Help! What kind of lifestyle can I afford in retirement?

  • 01 June 2020
  • 10 mins
  • How much do you think you need to retire on?

  • The internet throws up all manner of answers

  • But it isn’t a simple question to answer

If you ask the internet ‘How much money do I need to retire?’, you’ll get a huge variety of answers ranging from those that warn £1 million isn’t enough, all the way down to the UK Basic State Pension, which is designed to pay for the basics at up to £134 per week [1]. The New State Pension, for men born after 6 April 1951 and women born after 6 April 1953 pays slightly more – up to £168 a week [1]. But the amount you receive will depend on the level of National Insurance contributions you have made.

The good news: experience shows most people are very good at adjusting to their retirement income and exercise a great deal of caution when they’re spending it. They know that their money has to last them for the rest of their life, and they tend to be very conservative about withdrawals. [2]

Will retirement cost less?

In many ways, yes, it should cost a lot less to be retired than to be at work. By the time retirement comes round, most people have paid off the major cost in their lives – their mortgage.

No more regular commuting to your workplace every day will cut down travel expenses, or petrol bills, plus wear and tear on your car. Not having to buy work clothes will leave more money in your pocket, and so too will not buying lunches and coffees through your working day.

If your children have also left home by the time you retire, you’ll find that your food, utility, holiday and entertainment bills will all lower substantially. So your everyday costs should all be much less than they are now.

Hopefully, this should mean that there is room in your budget for some of the luxuries you promised yourself when you were saving up for retirement.

What will it cost?

Thinking about what you need to afford when you retire and what you would love to be able to afford – and everything in between – could be helpful when planning your retirement income.

The first cost to examine is your housing. Staying in a spacious family home will cost more in heating, lighting and repairs than downsizing to a smaller property. It’s worth looking at how much you pay for these costs now and budgeting for them to rise in the future.

Moving to a smaller property could bring costs down, but it’s worth noting that well maintained or serviced apartments do come with service charges that can vary [3]. And if you move to a sheltered housing or assisted living complex, the service charges are higher to pay for the increased support offered.

Day-to-day costs

Most retirees will want to make sure there’s plenty of room in their budget not just for basic groceries, but for the treats too. The average spend on groceries in the UK is £25 per person per week with an additional £12.80 a week on restaurants and takeaways [4].

The luxuries

To ensure later life is interesting, you may find that there are some areas you’d like to spend more on. You might want to join a gym or a golf club, or take up yoga, now that you have the time to enjoy them. This could range from £20 per month to hundreds of pounds per month. It’s worth taking a look at all the options so you can find the one that’s right for you.
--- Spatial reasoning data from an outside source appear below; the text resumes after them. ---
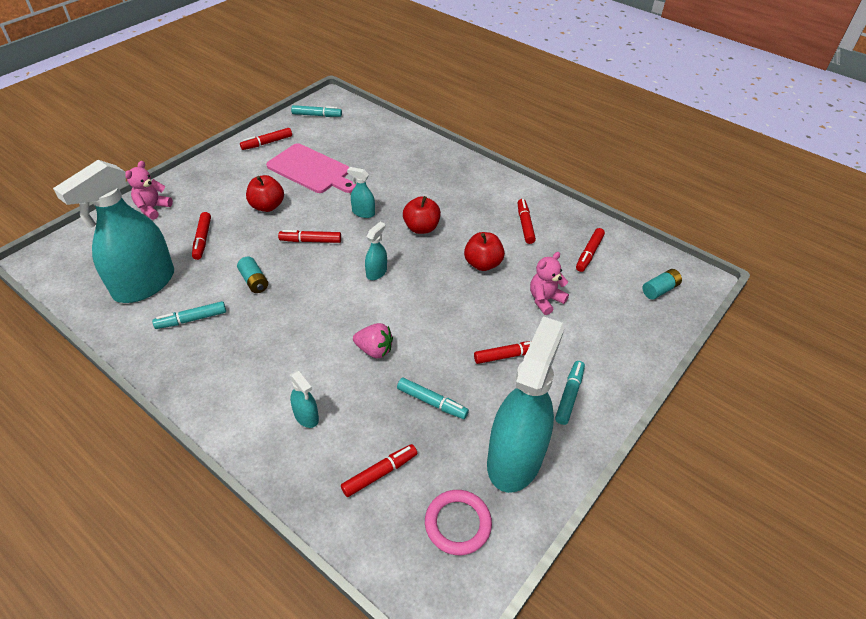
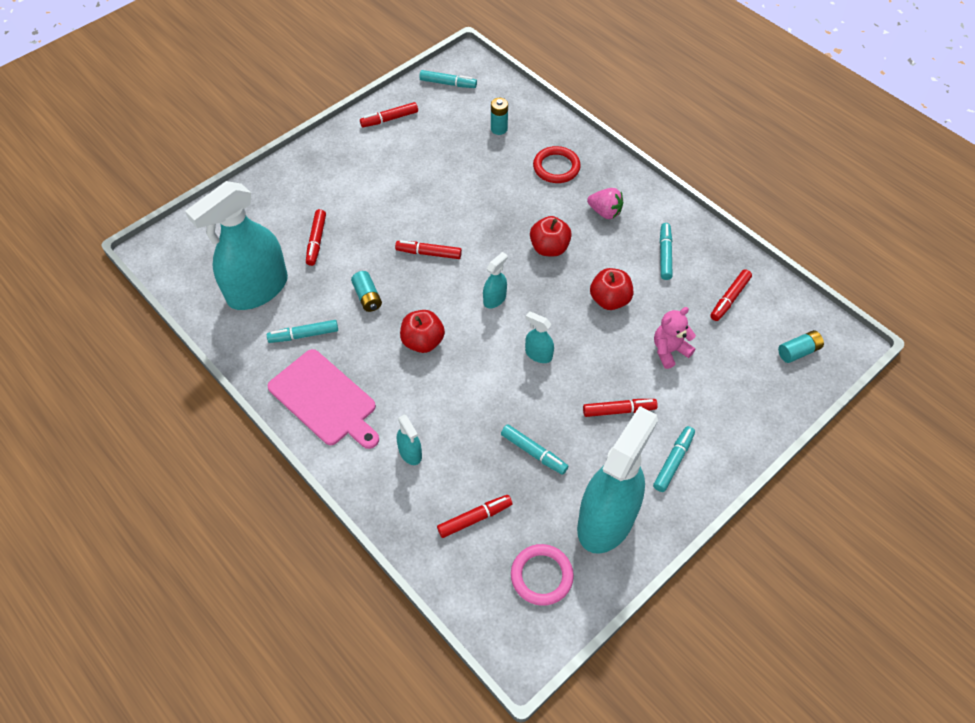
camera: 10 degrees right, 10 degrees up
pink teddy bear [125,161,173,220] -> none
red apple [246,175,284,212] -> red apple moved to [400,310,445,353]
pink cutting board [266,143,356,193] -> pink cutting board moved to [268,349,379,449]
turquoise spray bottle [347,167,375,218] -> turquoise spray bottle moved to [525,311,554,363]
pink strawberry [353,323,393,358] -> pink strawberry moved to [587,188,623,219]
red marker [517,199,536,244] -> turquoise marker [660,223,673,280]
none -> turquoise battery [491,98,508,135]
none -> red ring [533,146,581,183]

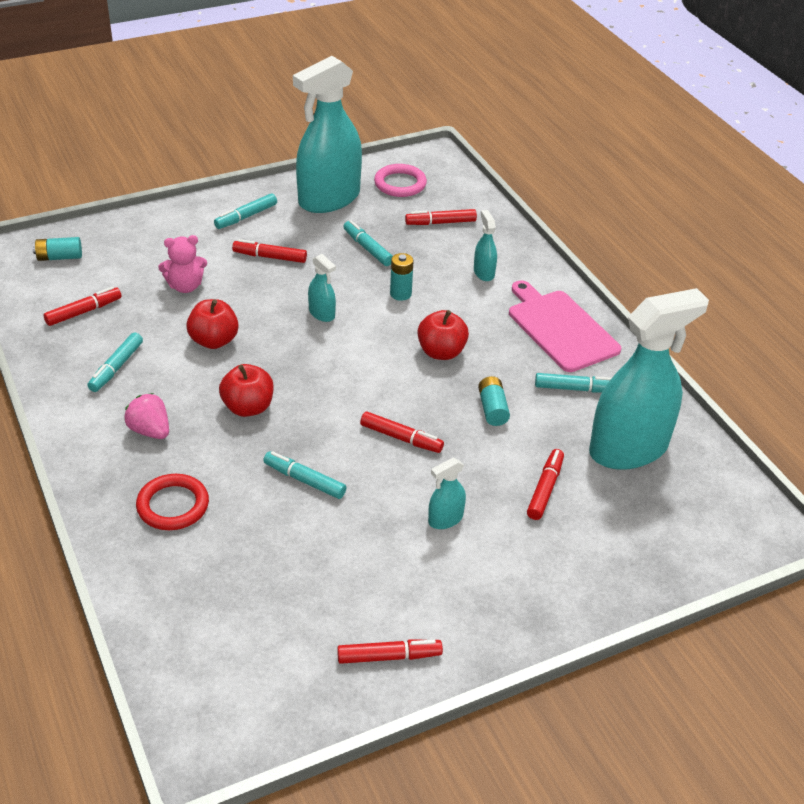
camera: 165 degrees left, 15 degrees down
turquoise marker [419,70,477,88] -> turquoise marker moved to [263,451,346,499]
turquoise spray bottle [483,252,507,308] -> turquoise spray bottle moved to [428,457,466,529]
turquoise battery [491,98,508,135] -> turquoise battery moved to [390,253,413,301]

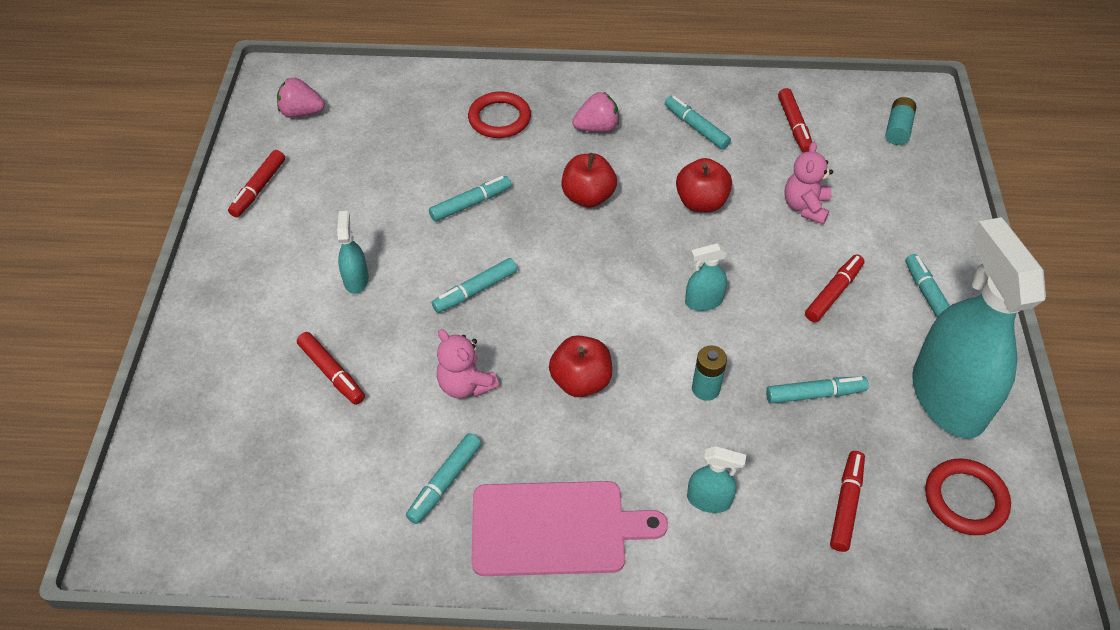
camera: 120 degrees right, 10 degrees up
red marker [360,412,444,453] -> turquoise marker [432,258,517,313]
pink ring [374,164,427,197] -> red ring [925,459,1011,535]
turquoise battery [478,376,510,426] -> pink teddy bear [437,329,499,398]
turquoise spray bottle [589,288,709,470] -> none
none -> pink strawberry [277,78,325,118]

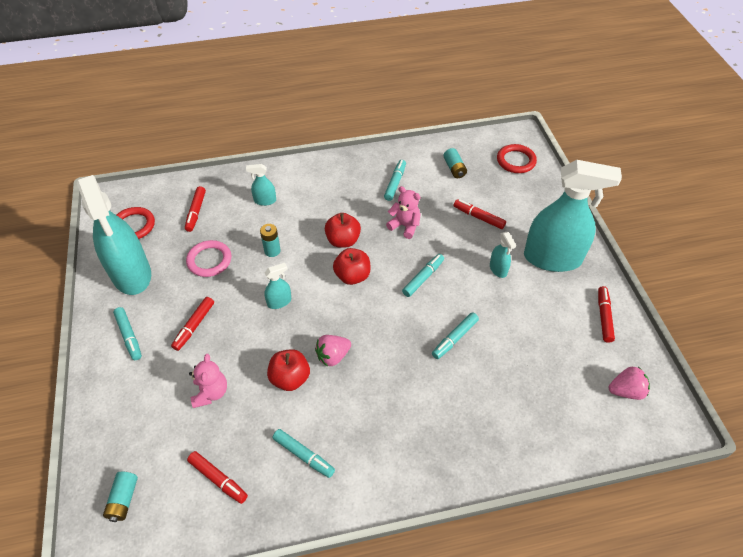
camera: 165 degrees right, 0 degrees up
red ring [468,92,531,138] -> red ring moved to [497,144,537,173]
pink cutting board [471,481,668,576] -> none
red apple [561,153,617,208] -> red apple moved to [333,248,371,285]
pink strawberry [572,92,619,132] -> pink strawberry moved to [315,335,351,367]
turquoise marker [766,376,869,404] -> pink ring [186,240,231,277]
red marker [778,88,812,153] -> red marker turned 150 degrees clockwise [187,451,248,504]
none -> turquoise battery [444,148,467,178]
none -> turquoise spray bottle [524,160,622,272]

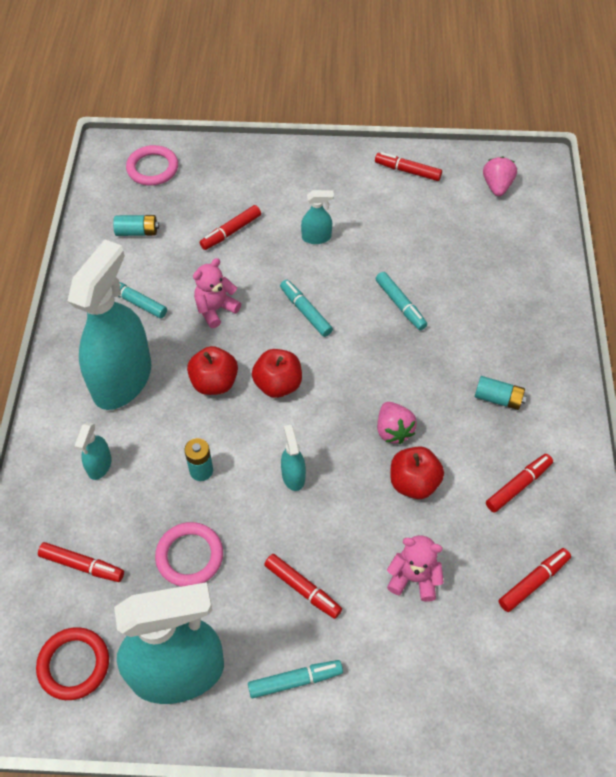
camera: 75 degrees left, 5 degrees up
turquoise battery [103,472,138,522] -> turquoise battery moved to [475,376,526,410]
turquoise marker [272,429,335,478] -> red marker [486,454,553,513]
red ring [497,144,537,173] -> pink ring [126,145,178,186]
turquoise spray bottle [524,160,622,272] -> turquoise spray bottle moved to [68,240,151,410]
You might also like to make sure there’s room for spending money on new hobbies: learning to sail, learning to paint or to write, becoming a dedicated gardener or a road-race cyclist – these will all have price tags attached, from thousands of pounds in new equipment, to a modest monthly contribution for local club memberships.

Are you an adventurous traveller?

A holiday to Europe every year will cost in the region of £1,500 per person. For long-haul holidays to dream destinations, expect to pay up to £5,000 [5] per person. Adventurous travellers might want to explore options that could stretch their travel budget further: driving a motorhome around New Zealand, for example, could cost a UK couple around £3,000 [6], with flights.

The extras

When creating a retirement income budget, people often forget they’ll need money set aside for those one-off bigger costs that come round every five years or so. For example, the average cost of a new car in the UK is £28,000 [7]. For householders, roof repairs are a regular expense that could range in price from several hundred pounds to several thousand [8]. A new boiler might set you back several thousand also.

What about your health? Do you want to have private insurance? And one expense that’s often overlooked is teeth, which can require expensive attention as the years go on.

The retirement smile

It’s worth remembering that retirement spending tends to follow a smile-shaped curve [9]. It’s natural when you’re done with work for good to splash the cash for a few years. But in later years, people tend slow down and seek simpler pleasures, so spending usually drops. Later in life, care home costs can push the spending curve up again. Retirees often spend carefully early in retirement to make sure there’s money left for the care they want.

Make a plan

The essential thing is to be able to enjoy your retirement within your means. If you’re still some years away from leaving work, or if you’re already in your retirement years, there’s always room for a well-thought-out retirement budget.

Consider discussing this with a financial adviser, who can help you plot your potential spending needs over time, and suggest ways in which your savings and investments could best be employed to help you meet them.